Records for this task below:

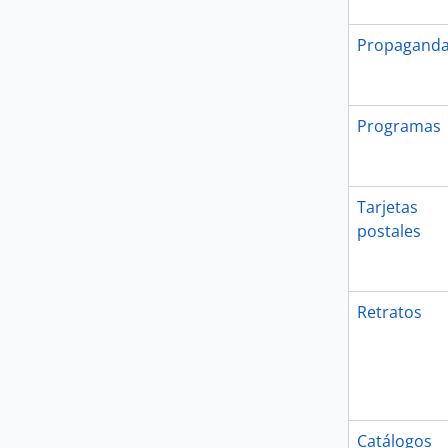
Propagand
Programas
Tarjetas
postales
Retratos
Catálogos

End of Records for this task.

◆ Task requirements
Leave the images aside and retype each line of the listing above exactly.

◆ Problem solution
Propagand
Programas
Tarjetas
postales
Retratos
Catálogos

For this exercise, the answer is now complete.